Washington brings a level of gravitas to the character of Carlin that elevates the action, romance, and overall story in a way that few actors can. His chemistry with Patton makes the romantic plot far more effective and apparent than your lesser action movies where romance is shoehorned in an unconvincing manner. Déjà Vu might be the most “out-there” premise for a movie that Washington has ever starred in, with Fallen and his other science fiction film, Virtuosity, in the running, but he brings a level of humanity to the story while never feeling out of place in a more heightened, genre-oriented movie.
‘Déjà Vu’ Makes For a Great Washington Family Double Feature With ‘Tenet’
What makes Déjà Vu an even more interesting watch post-2020 is the fact that Washington’s son, John David Washington, went on to star in Christopher Nolan’s Tenet, another action movie with a premise based around using time-displacing physics to stop a deadly threat. Neither of these films deal with time travel in a conventional sense, and take more of a hard sci-fi approach in attempting to explain and execute the methods, which are stylistically different, but both make for an incredible spectacle.

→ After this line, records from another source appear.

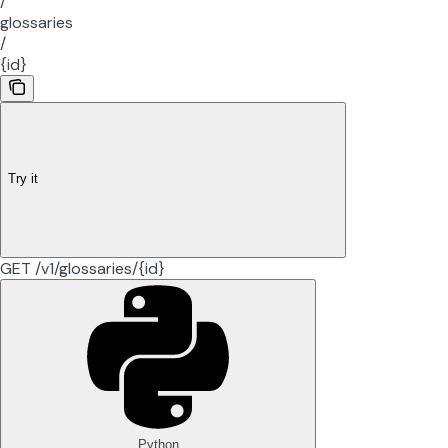
/
glossaries
/
{id}
Try it
GET /v1/glossaries/{id}
Python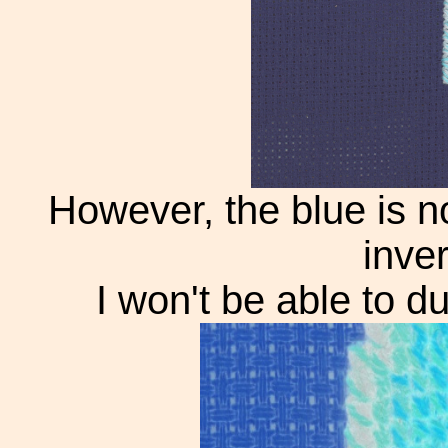
However, the blue is n
inve
I won't be able to du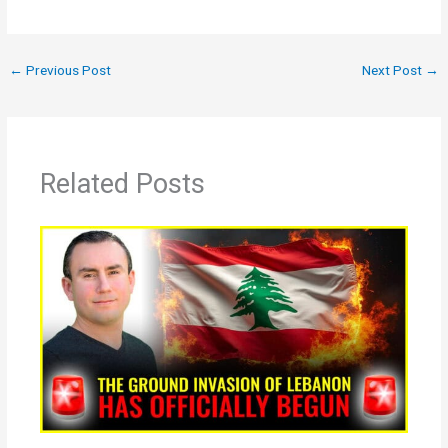
←
Previous Post
Next Post
→
Related Posts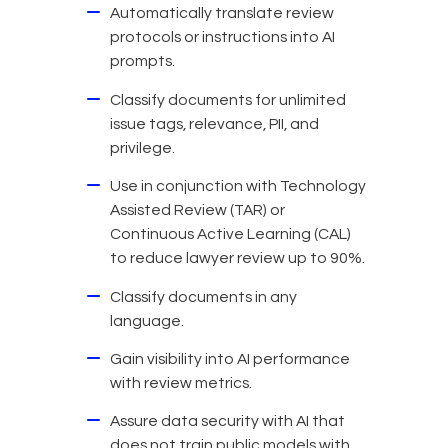
Automatically translate review
protocols or instructions into AI
prompts.
Classify documents for unlimited
issue tags, relevance, PII, and
privilege.
Use in conjunction with Technology
Assisted Review (TAR) or
Continuous Active Learning (CAL)
to reduce lawyer review up to 90%.
Classify documents in any
language.
Gain visibility into AI performance
with review metrics.
Assure data security with AI that
does not train public models with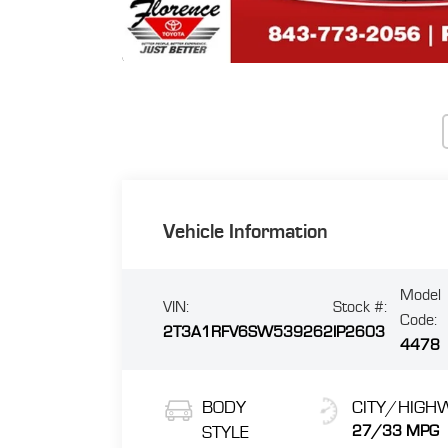
Vehicle Information
Model
VIN:
Stock #:
Code:
2T3A1RFV6SW539262
IP2603
4478
BODY
CITY/HIGH
STYLE
27/33 MPG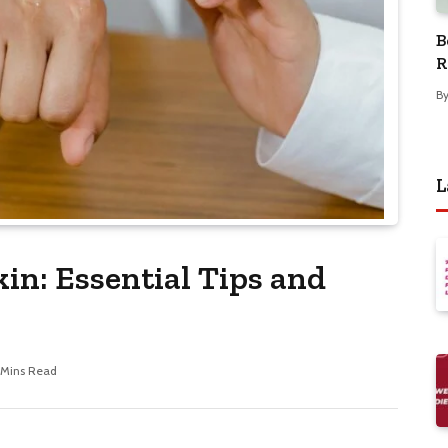
B
R
B
L
kin: Essential Tips and
 Mins Read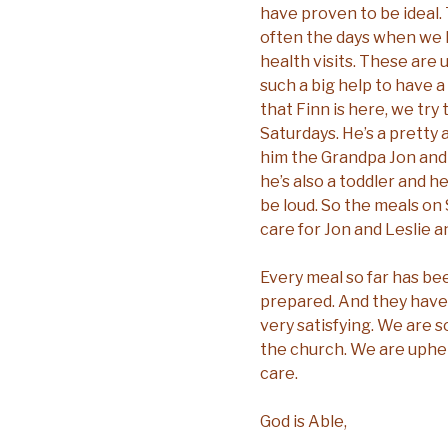
have proven to be ideal
often the days when we
health visits. These are u
such a big help to have 
that Finn is here, we tr
Saturdays. He’s a pretty
him the Grandpa Jon and 
he’s also a toddler and 
be loud. So the meals on
care for Jon and Leslie a
Every meal so far has be
prepared. And they have
very satisfying. We are s
the church. We are uphel
care.
God is Able,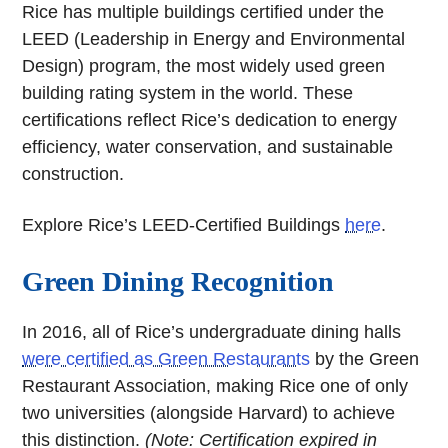
Rice has multiple buildings certified under the
LEED (Leadership in Energy and Environmental
Design) program, the most widely used green
building rating system in the world. These
certifications reflect Rice’s dedication to energy
efficiency, water conservation, and sustainable
construction.
Explore Rice’s LEED-Certified Buildings
here
.
Green Dining Recognition
In 2016, all of Rice’s undergraduate dining halls
were certified as Green Restaurants
by the Green
Restaurant Association, making Rice one of only
two universities (alongside Harvard) to achieve
this distinction.
(Note: Certification expired in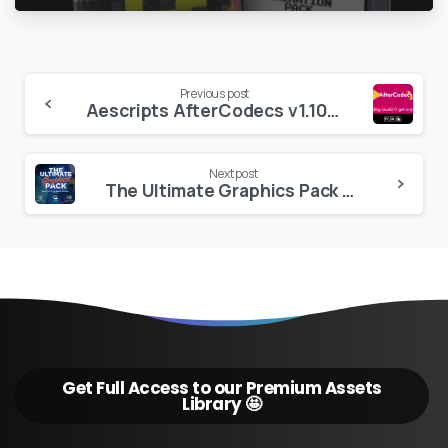
Continue
Previous post
Aescripts AfterCodecs v1.10.8
Reading
Next post
The Ultimate Graphics Pack – Final Cut Pro X & Apple Motion
Get Full Access to our Premium Assets
Library 🤩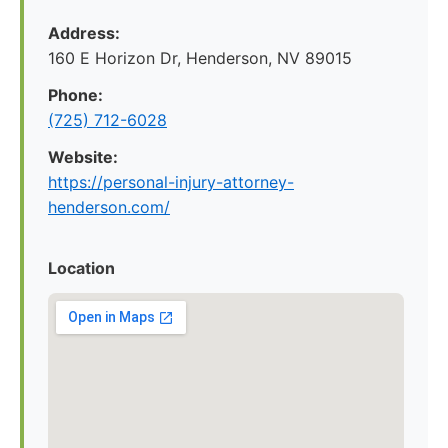
Address:
160 E Horizon Dr, Henderson, NV 89015
Phone:
(725) 712-6028
Website:
https://personal-injury-attorney-
henderson.com/
Location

Another similarity between the two is that saving one particular woman drives both Carlin and The Protagonist from Tenet to succeed in their objectives, as both Claire and Kat’s (Elizabeth Debicki) fates run adjacent to the larger stakes of their respective films. Other characters are more mission-oriented, but Carlin and The Protagonist develop strong bonds with Claire and Kat that end up being pivotal to the mission. While Tenet is not as explicitly romantic as Déjà Vu in this regard, there is an intimacy between the characters that certainly informs their dynamic. Aside from the familial connection, and the plot similarities, both films feature an inventive highway car chase sequence. The action spectacle is a major selling point in Scott’s films, as well as Nolan’s, and it is pulled off very well in both. Although the stakes of these films are quite different, and they each have strengths that differ from one another stylistically, Déjà Vu and Tenet make for a compelling high-concept double billing.
Scott never made a movie that didn’t feel like his own, and the stamp he brings to this one proves his singular directorial talent. Déjà Vu’s status as the wildest of Scott’s films led by Washington also makes it a standout. Déjà Vu is most certainly worth your time.
Déjà Vu is currently available to stream on Tubi in the U.S.